◆ **WHAT NEEDS TO BE DONE**:
The full set of entries below, restated word for word and stripped of images, is the expected result.

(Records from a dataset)
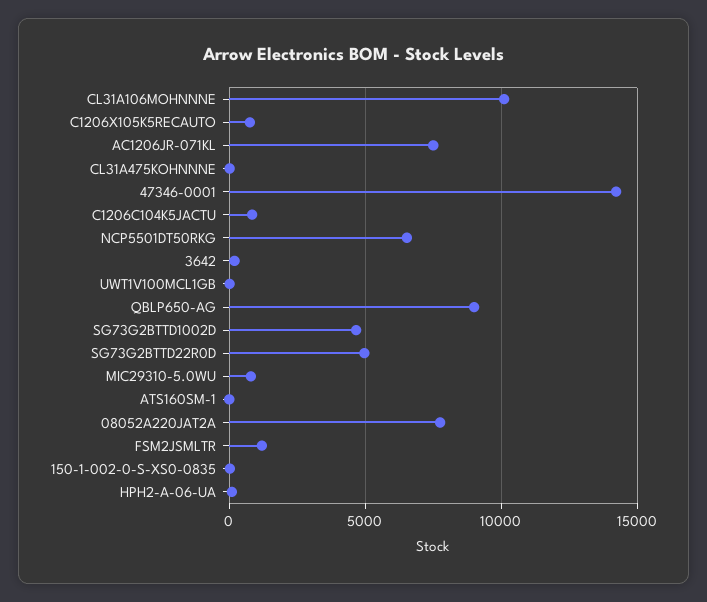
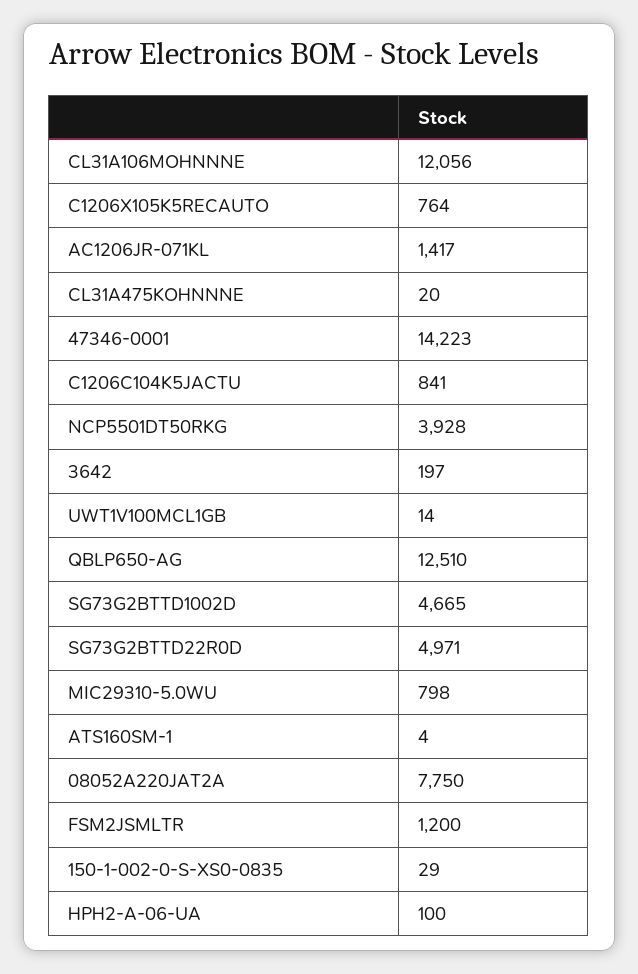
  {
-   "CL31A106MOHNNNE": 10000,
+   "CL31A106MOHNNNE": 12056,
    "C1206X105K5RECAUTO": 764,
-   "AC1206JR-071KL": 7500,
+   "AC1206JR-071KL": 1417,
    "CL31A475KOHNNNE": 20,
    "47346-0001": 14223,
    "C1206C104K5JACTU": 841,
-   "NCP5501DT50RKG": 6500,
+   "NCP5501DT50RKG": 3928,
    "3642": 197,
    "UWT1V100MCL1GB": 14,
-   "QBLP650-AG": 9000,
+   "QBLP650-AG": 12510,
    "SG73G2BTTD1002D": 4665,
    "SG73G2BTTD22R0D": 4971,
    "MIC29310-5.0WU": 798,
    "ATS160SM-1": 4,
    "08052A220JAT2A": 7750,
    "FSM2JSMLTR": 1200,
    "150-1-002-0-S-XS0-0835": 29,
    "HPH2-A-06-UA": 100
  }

◆ **ANSWER SECTION**:
  {
-   "CL31A106MOHNNNE": 10000,
+   "CL31A106MOHNNNE": 12056,
    "C1206X105K5RECAUTO": 764,
-   "AC1206JR-071KL": 7500,
+   "AC1206JR-071KL": 1417,
    "CL31A475KOHNNNE": 20,
    "47346-0001": 14223,
    "C1206C104K5JACTU": 841,
-   "NCP5501DT50RKG": 6500,
+   "NCP5501DT50RKG": 3928,
    "3642": 197,
    "UWT1V100MCL1GB": 14,
-   "QBLP650-AG": 9000,
+   "QBLP650-AG": 12510,
    "SG73G2BTTD1002D": 4665,
    "SG73G2BTTD22R0D": 4971,
    "MIC29310-5.0WU": 798,
    "ATS160SM-1": 4,
    "08052A220JAT2A": 7750,
    "FSM2JSMLTR": 1200,
    "150-1-002-0-S-XS0-0835": 29,
    "HPH2-A-06-UA": 100
  }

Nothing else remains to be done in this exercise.